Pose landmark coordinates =
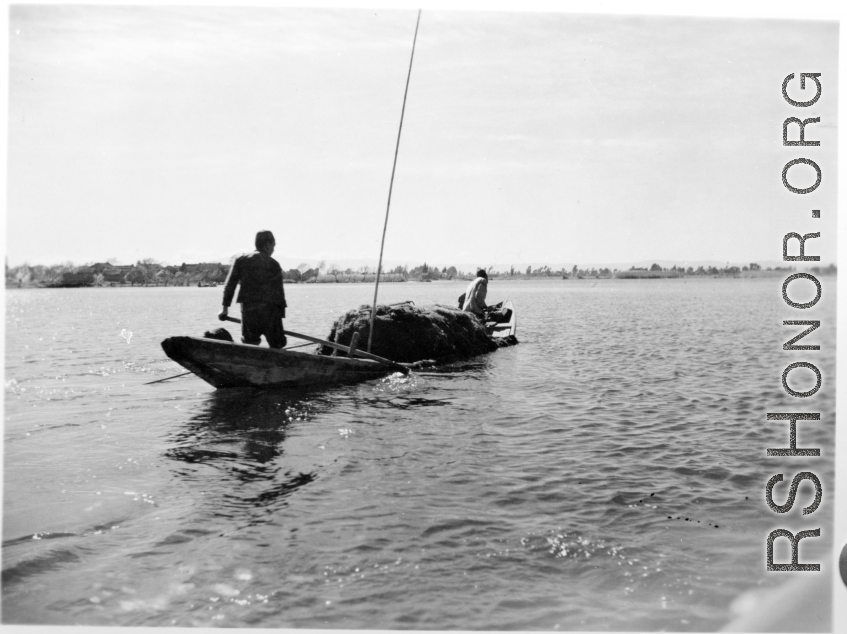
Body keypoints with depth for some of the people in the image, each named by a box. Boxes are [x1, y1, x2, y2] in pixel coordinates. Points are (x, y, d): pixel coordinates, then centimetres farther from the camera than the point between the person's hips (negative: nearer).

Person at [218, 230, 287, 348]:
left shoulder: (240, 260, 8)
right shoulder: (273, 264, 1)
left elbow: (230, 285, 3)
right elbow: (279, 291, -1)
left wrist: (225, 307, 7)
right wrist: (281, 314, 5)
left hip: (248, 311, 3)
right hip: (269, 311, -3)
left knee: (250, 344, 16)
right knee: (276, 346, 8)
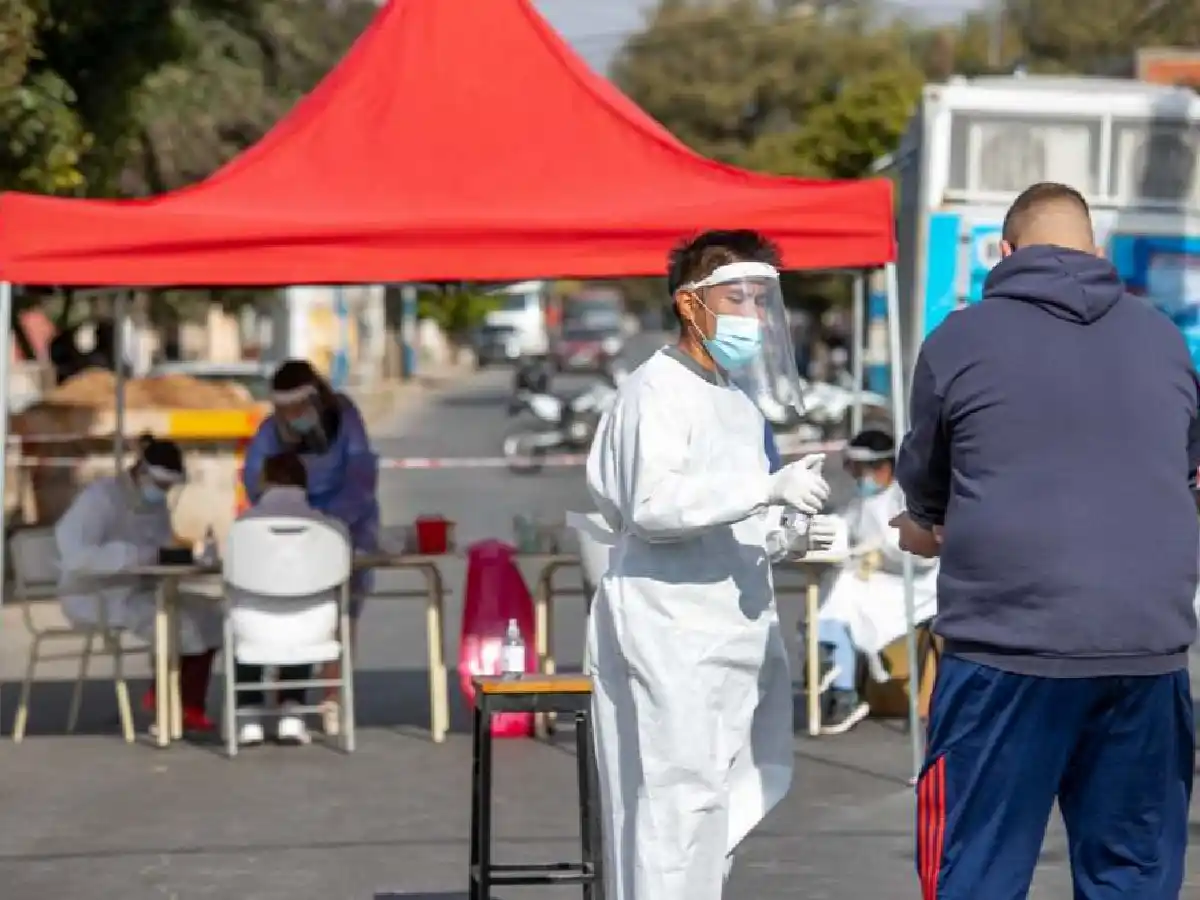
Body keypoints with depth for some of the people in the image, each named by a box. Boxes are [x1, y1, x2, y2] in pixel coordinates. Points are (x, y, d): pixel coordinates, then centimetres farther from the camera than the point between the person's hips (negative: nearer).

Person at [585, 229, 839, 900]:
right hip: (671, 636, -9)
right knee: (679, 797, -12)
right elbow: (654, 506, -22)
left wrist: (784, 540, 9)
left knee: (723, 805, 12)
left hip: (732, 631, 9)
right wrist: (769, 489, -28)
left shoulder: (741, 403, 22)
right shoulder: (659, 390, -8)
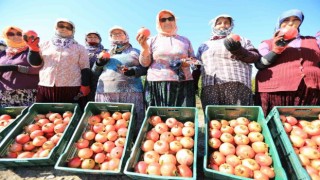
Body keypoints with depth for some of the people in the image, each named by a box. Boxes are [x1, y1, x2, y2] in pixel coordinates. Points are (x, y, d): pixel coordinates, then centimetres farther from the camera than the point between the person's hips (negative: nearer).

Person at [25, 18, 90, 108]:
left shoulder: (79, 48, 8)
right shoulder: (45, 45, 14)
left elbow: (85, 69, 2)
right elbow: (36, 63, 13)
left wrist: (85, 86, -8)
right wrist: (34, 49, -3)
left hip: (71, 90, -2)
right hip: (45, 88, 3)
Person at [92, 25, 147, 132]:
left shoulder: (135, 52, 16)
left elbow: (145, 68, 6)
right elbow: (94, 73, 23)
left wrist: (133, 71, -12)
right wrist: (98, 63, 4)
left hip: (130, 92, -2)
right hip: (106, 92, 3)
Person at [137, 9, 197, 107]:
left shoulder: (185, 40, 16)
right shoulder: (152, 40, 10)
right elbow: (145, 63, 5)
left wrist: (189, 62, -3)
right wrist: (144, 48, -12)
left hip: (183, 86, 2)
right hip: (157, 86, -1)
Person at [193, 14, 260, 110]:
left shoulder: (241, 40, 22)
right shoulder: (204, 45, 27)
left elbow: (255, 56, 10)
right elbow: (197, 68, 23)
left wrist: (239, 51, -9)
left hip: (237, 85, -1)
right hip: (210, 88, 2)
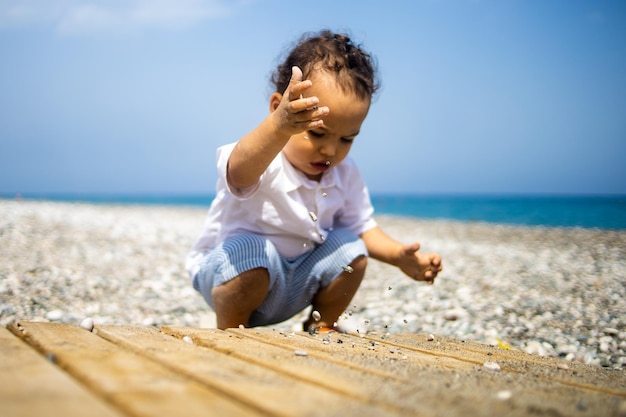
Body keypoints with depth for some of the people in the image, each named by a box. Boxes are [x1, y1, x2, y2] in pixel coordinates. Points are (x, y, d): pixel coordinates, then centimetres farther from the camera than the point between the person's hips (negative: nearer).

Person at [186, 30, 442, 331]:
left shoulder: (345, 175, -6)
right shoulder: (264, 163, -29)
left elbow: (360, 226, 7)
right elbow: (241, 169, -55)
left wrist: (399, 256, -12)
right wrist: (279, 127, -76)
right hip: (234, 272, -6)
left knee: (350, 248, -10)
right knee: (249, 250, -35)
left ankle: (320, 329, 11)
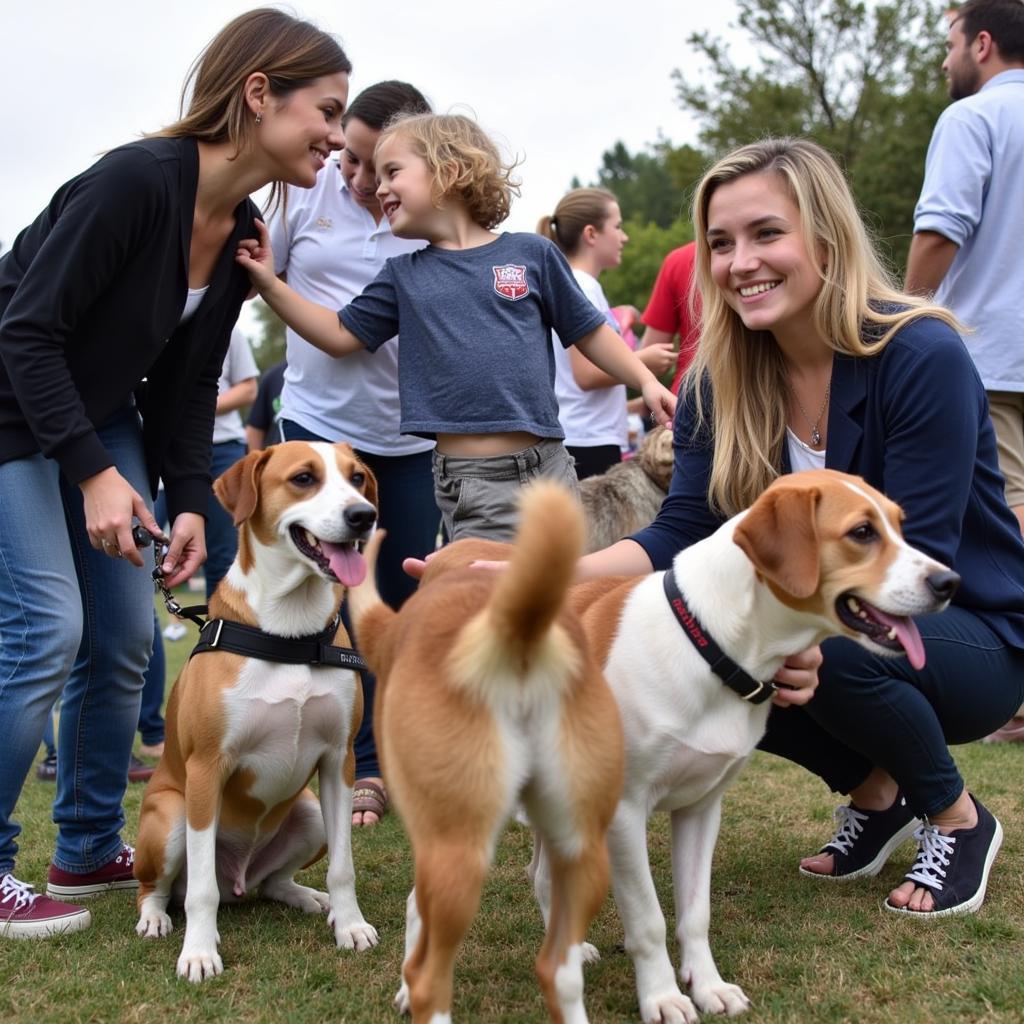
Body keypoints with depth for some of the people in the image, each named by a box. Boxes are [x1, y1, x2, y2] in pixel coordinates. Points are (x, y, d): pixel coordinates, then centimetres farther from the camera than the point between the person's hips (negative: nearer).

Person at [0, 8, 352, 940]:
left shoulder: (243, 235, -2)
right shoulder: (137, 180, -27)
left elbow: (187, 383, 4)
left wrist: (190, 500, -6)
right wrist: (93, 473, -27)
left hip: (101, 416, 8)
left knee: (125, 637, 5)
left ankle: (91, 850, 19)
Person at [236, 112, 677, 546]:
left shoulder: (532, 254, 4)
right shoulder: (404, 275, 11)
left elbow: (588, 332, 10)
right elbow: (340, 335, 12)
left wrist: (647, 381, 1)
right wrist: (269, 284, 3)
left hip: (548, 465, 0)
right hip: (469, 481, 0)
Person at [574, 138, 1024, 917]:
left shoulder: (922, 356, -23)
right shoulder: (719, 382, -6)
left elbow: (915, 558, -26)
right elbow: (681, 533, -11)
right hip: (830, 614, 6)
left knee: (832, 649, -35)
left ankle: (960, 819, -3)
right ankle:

Exercise description = Print the lines from the beginning of the records up to and including the line containing "right shoulder: (659, 390, -8)", word for word, with no pictures.

Response area =
Body keypoints with depth for some of the people in the image, each named by a box. Boxes are [x1, y1, x2, y2] in pixel coordinates. Points are (x, y, d): pixel coordinates, then centimetres farther from the camera than the point between the person's hips (negative: nearer).

Person at [218, 230, 287, 348]:
left shoulder: (240, 260, 8)
right shoulder: (273, 264, 1)
left elbow: (230, 285, 3)
right elbow: (279, 291, -1)
left wrist: (225, 307, 7)
right wrist: (281, 314, 5)
left hip: (248, 311, 3)
right hip: (269, 311, -3)
left knee: (250, 344, 16)
right knee: (276, 346, 8)
Body keypoints with depth for some of the people in the image, each named by a box. Boxes are [x1, y1, x2, y2] in pixel coordinates. Points are (x, y, d): pixel coordinates, then centimetres farther from the camera than the point between the person's hips (negative: nearer).

Person at [585, 229, 839, 900]:
right hip: (671, 636, -9)
right knee: (679, 797, -12)
right elbow: (654, 506, -22)
left wrist: (784, 540, 9)
left knee: (723, 805, 12)
left hip: (732, 631, 9)
right wrist: (769, 489, -28)
left shoulder: (741, 403, 22)
right shoulder: (659, 390, -8)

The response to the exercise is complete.